Youth Perspective: 1.5 degrees from a post-apocalyptic landscape
1.5 degrees from a post-apocalyptic landscape
Vicente Vazquez, a former Azuero Earth Project Intern, shares his thoughts about the future of Azuero.
We tend to evaluate all that we can using numbers, quantifying what we need and this gives us pleasure; we count the amount of forests, water, and animals in order to show statistics of how our habitat is being destroyed and to create awareness of the harm that will keep continuing with our actual lifestyles. 1.5 didn’t look like a very exorbitant number and thus, it lacks importance for many; it seems paranoid to think that our lifestyle could be affected by a numerically small increase in the temperature, but nature doesn’t know numbers, it only knows thresholds where the equilibrium is maintained, and others, where the system collapses. The ecosystems found ways to mitigate the imbalance induced by human activity, but a long time ago we passed this capacity and from that moment on, the temperature began to increase gradually. We can handle the consequences through adaptation, but this would just be to postpone the inevitable.
Panama is a country with relatively low CO2 emissions. For a moment, we can feel free of blame, we can blame other nations for the effects of climate change, but we are omitting the fact that the entire economy is based on carbon. Every product, food, and service that we acquire generates CO2 emissions, and it does not stop there; they continue on to solid waste that accumulates day after day.
I live in Herrera province in Panama; we are part of the dry arc, an area that is affected every year by the El Niño phenomenon. Many senior citizens comment how in their youth, this region was a cooler place; actually the estimates for the region say that by 2050, precipitation will decrease from 23% to 1.5% and the temperature would be increasing by 2 degrees or more. Every summer we see that our streams are completely dry and our main river has lowered in height such that the concentration of dirt and waste again becomes more evident. It has been years since the rain came in quantities sufficient to alleviate heat and the evaporation of rivers. Furthermore, our forests have been replaced by farmland and extensive cattle raising. It is this scenario that I pose to my country, if the mean temperature rises by 1.5 degrees, not only will we encounter lower rainfall and higher temperatures, we will also find their causes in trying to adapt to the adverse conditions.
The effects of the scarce rainfall would start to affect our diet based on grains, like corn and rice. The harvests will be less and less profitable over time and in order to continue supplying the population’s demand that keeps dizzily increasing, we will have to employ GMOs in order to deal with the heat and the absence of water. We will have to increase the hectares of land we use to cultivate crops and raise animals, which is the other component of our diet; the meat of cows, pigs, and poultry, animals that will be affected by the droughts and the heat; the production of meat with an extensive model like the one being used now will be much more costly, but one will need to invest many scarce resources like water and hectares of pasture in order to keep obtaining meat. All of this will only make the price of food increase, and we will have to import more, and the forests will have to be destroyed, leaving us without any defense to deal with the increase of 1.5 degrees. Without trees that protect the watersheds, the water will simply become vapor.
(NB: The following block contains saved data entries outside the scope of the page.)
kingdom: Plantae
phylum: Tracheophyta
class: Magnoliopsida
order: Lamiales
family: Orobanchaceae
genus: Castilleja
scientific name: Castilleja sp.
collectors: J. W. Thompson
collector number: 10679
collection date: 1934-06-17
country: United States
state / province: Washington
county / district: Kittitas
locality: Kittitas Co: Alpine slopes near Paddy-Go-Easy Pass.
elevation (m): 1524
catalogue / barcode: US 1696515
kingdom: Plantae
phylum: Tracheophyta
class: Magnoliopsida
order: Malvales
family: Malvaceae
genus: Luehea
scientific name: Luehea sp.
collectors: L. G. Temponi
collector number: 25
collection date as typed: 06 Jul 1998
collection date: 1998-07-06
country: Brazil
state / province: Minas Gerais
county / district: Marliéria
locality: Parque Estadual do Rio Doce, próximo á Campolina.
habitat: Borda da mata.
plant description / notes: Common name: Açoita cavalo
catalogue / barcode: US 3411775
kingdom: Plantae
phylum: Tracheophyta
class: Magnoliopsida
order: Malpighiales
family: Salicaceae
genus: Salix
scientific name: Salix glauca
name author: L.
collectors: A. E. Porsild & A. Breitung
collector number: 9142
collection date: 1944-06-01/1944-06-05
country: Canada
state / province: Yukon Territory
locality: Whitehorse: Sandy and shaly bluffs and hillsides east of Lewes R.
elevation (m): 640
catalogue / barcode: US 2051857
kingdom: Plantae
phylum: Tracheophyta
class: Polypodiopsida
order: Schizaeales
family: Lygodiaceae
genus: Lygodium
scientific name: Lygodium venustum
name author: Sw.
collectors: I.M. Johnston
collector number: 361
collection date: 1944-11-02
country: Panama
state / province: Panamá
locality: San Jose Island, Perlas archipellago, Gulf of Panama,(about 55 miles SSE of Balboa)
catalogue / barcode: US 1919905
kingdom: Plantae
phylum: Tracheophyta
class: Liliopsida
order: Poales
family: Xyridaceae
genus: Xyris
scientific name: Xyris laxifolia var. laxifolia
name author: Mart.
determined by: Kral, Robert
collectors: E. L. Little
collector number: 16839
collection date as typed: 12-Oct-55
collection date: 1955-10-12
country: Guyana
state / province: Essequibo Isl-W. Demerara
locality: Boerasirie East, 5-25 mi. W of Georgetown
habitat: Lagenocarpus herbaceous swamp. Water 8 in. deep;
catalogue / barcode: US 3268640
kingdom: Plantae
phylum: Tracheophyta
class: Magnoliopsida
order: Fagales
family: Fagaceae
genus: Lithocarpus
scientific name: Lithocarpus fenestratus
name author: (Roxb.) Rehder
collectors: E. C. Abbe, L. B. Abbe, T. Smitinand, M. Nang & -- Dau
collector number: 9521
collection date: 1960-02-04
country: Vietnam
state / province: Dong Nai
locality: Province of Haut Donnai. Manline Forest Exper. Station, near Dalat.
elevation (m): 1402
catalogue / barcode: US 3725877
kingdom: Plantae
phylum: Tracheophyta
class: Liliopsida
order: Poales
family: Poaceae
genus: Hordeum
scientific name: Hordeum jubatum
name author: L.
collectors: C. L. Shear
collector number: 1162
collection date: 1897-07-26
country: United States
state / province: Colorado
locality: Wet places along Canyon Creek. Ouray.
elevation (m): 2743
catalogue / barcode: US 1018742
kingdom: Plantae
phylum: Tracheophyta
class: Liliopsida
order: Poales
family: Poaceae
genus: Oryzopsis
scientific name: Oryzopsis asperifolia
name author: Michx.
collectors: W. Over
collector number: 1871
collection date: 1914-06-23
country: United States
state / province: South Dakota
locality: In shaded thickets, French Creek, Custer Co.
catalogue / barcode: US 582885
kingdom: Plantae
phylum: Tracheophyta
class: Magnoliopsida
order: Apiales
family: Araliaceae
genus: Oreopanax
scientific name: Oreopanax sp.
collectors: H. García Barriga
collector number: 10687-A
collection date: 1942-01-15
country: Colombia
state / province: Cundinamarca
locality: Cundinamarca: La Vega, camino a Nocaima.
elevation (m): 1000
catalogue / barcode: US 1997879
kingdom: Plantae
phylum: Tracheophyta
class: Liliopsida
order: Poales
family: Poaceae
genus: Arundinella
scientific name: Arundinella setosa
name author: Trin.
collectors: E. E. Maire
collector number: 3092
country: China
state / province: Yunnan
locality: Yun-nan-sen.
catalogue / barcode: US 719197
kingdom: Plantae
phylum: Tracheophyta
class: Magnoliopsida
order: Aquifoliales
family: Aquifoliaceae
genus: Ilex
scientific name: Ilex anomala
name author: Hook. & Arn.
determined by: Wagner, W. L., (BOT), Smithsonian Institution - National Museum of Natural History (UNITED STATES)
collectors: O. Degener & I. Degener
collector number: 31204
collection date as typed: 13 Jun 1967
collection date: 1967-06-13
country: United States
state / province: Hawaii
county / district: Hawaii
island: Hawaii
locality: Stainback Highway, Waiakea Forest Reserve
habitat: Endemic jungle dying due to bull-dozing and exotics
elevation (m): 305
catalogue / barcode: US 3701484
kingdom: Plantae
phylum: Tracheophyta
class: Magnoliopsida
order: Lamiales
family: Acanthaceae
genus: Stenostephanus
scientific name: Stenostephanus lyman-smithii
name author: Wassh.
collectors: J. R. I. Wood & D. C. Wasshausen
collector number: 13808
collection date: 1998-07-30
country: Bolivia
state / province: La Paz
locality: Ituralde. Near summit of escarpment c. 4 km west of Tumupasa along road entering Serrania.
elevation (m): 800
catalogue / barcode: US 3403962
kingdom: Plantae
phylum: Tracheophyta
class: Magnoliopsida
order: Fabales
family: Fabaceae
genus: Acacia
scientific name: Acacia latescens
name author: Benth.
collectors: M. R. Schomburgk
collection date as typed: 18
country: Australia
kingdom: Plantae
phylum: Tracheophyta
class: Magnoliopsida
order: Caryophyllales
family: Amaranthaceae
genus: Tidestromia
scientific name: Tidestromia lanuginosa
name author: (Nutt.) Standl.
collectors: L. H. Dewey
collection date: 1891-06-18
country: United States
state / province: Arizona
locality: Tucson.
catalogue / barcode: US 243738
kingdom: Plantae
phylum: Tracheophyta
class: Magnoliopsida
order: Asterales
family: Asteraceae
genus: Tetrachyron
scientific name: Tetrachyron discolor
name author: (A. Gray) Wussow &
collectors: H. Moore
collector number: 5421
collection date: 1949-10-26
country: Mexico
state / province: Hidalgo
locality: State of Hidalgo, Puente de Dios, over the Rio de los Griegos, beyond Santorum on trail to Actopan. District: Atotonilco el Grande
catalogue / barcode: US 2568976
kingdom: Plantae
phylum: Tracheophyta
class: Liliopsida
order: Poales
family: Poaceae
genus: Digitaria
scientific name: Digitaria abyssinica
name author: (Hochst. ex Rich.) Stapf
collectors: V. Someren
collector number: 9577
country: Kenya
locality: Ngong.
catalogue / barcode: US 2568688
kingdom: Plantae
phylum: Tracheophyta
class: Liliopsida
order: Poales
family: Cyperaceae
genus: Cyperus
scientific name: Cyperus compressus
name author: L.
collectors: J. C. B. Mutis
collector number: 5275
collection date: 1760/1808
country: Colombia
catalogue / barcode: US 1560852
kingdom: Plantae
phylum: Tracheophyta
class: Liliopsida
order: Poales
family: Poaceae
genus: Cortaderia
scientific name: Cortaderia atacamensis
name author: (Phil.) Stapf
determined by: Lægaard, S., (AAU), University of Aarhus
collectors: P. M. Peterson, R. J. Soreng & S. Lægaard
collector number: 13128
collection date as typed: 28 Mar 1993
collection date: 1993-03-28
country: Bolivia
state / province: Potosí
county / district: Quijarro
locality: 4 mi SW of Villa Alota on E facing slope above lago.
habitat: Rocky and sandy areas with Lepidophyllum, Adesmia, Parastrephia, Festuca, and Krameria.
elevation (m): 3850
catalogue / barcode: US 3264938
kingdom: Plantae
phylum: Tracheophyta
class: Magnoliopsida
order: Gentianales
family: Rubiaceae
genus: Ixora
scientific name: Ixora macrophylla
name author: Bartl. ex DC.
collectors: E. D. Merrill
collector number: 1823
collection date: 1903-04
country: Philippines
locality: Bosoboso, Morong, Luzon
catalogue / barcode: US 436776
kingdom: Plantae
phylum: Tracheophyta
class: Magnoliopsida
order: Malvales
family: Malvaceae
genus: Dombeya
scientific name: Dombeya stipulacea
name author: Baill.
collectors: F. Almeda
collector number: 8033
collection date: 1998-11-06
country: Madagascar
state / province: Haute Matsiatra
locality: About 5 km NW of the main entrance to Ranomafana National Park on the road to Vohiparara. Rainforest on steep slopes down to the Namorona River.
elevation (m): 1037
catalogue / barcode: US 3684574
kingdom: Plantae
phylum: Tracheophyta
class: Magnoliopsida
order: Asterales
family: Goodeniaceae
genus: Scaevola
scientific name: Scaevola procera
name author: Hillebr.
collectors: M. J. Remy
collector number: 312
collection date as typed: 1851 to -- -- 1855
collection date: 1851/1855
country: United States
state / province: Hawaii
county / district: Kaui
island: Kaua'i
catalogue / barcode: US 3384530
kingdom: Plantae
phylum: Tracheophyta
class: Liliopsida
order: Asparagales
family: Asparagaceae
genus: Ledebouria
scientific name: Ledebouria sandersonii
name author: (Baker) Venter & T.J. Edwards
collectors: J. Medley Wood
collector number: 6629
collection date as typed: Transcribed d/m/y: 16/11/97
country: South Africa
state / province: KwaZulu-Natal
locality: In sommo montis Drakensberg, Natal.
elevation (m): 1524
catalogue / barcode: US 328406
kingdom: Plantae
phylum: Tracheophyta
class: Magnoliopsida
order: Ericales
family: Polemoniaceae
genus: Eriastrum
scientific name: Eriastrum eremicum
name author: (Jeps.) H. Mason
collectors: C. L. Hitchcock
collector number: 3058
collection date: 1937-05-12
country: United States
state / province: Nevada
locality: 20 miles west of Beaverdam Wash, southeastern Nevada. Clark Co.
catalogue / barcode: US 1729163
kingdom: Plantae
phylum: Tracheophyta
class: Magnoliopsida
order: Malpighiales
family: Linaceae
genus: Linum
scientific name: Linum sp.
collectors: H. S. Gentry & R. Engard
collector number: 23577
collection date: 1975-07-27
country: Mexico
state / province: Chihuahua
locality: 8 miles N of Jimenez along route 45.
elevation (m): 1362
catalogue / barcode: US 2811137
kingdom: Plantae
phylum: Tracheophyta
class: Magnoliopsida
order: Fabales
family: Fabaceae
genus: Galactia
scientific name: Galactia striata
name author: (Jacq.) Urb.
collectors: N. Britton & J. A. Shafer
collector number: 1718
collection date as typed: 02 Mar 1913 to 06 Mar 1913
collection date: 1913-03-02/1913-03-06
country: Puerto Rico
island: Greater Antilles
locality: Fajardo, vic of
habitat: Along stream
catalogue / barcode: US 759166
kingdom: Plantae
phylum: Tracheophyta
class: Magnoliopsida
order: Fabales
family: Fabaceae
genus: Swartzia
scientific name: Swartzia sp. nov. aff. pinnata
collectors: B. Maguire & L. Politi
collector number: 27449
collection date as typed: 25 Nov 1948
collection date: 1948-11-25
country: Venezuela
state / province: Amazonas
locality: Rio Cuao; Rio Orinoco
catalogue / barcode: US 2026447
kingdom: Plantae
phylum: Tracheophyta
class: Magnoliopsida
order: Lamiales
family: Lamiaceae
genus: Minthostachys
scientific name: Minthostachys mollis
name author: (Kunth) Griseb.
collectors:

Biodiversity will suffer a hard hit, the wild animals, unlike us, don’t have the capacity to adapt to the change of temperature in a short time, their population will be drastically reduced by the shortages of water, habitats, and food. Previously, we have already brought various species in the Azuero region to the verge of extinction, the indiscriminate hunting and the destruction of their habitats have been sufficient, the question is: How much more can the wild animals of Panama endure?
The lack of water in the rivers will reduce the hydroelectric energy production, thus the prices of energy will increasingly fluctuate; furthermore, one must consider the negative effects that the Panama Canal will suffer. Depending on the level of the reservoirs, which can supply the demand of the maritime trade and be the spearhead of a country dedicated to services, their poor functioning will bring a recession that will impede a healthy public investment and will make difficult the possibility of adapting to the temperature increase. The economy will become unstable because we will have to increase our national debt in order for us to successfully adapt and survive.
With a country without water, with food shortages, deforested forests, low biodiversity, and an unstable economy, social problems will become inevitable. Our primitive drive for survival will emerge, and without cooperation, the system will simply collapse.